En una sala de partos no debería importar la nacionalidad de la paciente, sino su derecho a vivir. Sin embargo, en República Dominicana, la realidad es más cruda: ser haitiana aumenta el riesgo de morir durante el embarazo o el parto.
No por una condición biológica, sino por una suma de factores estructurales, sociales e institucionales que han convertido al parto en una travesía peligrosa para cientos de mujeres migrantes.
Y aunque esta situación evidencia desigualdades históricas, también pone sobre la mesa el peso desproporcionado que ha cargado, en silencio y con escasos recursos, el sistema de salud dominicano.
Los datos no dejan lugar a dudas. A pesar de que las pacientes haitianas representan más del 35% de los nacimientos en el país —y en algunas provincias superan incluso a las dominicanas—, su proporción en las estadísticas de mortalidad materna es todavía más alarmante.
En el boletín epidemiológico número 51 del Ministerio de Salud Pública, correspondiente al año 2024, se reportaron 165 muertes maternas hasta esa fecha. De ellas, 79 correspondían a mujeres haitianas. Es decir, casi la mitad. Esta diferencia no puede explicarse por la nacionalidad, sino por condiciones de acceso, exclusión, pobreza y abandono.
La mayoría de estas mujeres llega al sistema de salud sin haber tenido un control prenatal adecuado, muchas veces en fase avanzada del trabajo de parto, sin documentos, con miedo a ser rechazadas o deportadas, sin hablar el idioma, sin redes de apoyo, y con enfermedades no tratadas como anemia, hipertensión o infecciones.
El problema no es que sean haitianas. El problema es que llegan tarde, llegan solas, y llegan en condiciones que ningún cuerpo —sea de la nacionalidad que sea— puede resistir sin riesgos. Y mientras esto ocurre, República Dominicana, con un sistema sanitario que también enfrenta desafíos internos, ha sostenido durante décadas la atención de miles de parturientas extranjeras sin un plan binacional efectivo ni un apoyo real de la comunidad internacional.
Resulta fácil señalar las cifras sin entender el contexto. Pero la verdad es que República Dominicana ha sido solidaria, muchas veces más allá de sus posibilidades. Nuestros hospitales, especialmente los públicos, han atendido con humanidad a mujeres que no han sido vistas ni protegidas en su país de origen. Haití, con un sistema de salud profundamente debilitado, ha dejado una deuda estructural con sus mujeres, y esa deuda la estamos pagando nosotros: en camas ocupadas, en insumos limitados, en profesionales que se multiplican para cubrir demandas crecientes, y también, en la presión social que genera un tema tan sensible como el de la migración y la salud.
Esta no es una crisis de salud exclusiva de República Dominicana. Es una crisis regional, agravada por la fragilidad institucional de un país vecino que históricamente ha carecido de estrategias sostenibles para cuidar a su población.
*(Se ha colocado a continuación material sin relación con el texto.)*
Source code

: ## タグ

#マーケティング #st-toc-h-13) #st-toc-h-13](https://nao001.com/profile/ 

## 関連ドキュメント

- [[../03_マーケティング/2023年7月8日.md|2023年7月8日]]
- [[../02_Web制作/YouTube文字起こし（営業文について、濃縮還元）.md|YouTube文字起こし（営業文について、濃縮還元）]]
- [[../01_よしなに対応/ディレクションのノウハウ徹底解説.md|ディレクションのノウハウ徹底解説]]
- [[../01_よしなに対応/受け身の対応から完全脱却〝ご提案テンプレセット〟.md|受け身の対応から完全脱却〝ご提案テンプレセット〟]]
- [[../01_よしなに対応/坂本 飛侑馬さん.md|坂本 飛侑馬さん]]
Pero también es una oportunidad para hablar con claridad: la mortalidad materna entre mujeres haitianas en nuestro país no debe usarse como excusa para discursos de odio ni para justificar la indiferencia. Debe usarse como punto de partida para exigir una política internacional que mire con seriedad el drama de la migración y la salud en la isla.
En otras partes del mundo, fenómenos similares ocurren. En Sudáfrica, las mujeres migrantes de Zimbabue presentan tasas de mortalidad materna significativamente más altas que las nacionales, por razones casi idénticas: pobreza, exclusión, falta de acceso a controles y barreras lingüísticas.
En Estados Unidos, las mujeres latinas indocumentadas enfrentan obstáculos similares, incluso en un país con recursos infinitamente superiores. En todos estos casos, se repite la misma verdad: no es la nacionalidad la que mata, es la desigualdad.
República Dominicana no puede seguir cargando sola con esta responsabilidad. Nuestra vocación humanitaria no debe confundirse con obligación infinita, y mucho menos debe ser castigada con críticas simplistas.
Hemos hecho más de lo que muchos harían en nuestro lugar, pero ha llegado el momento de replantear el abordaje, exigir colaboración internacional y asumir que las soluciones no pueden ser unilaterales.
La frontera que divide la isla también divide la equidad, la salud y las oportunidades. Pero cuando una mujer sangra en el parto, no hay pasaporte que la salve. Solo un sistema que funcione. Y ese sistema, por décadas, ha sido el nuestro. Que no se nos olvide.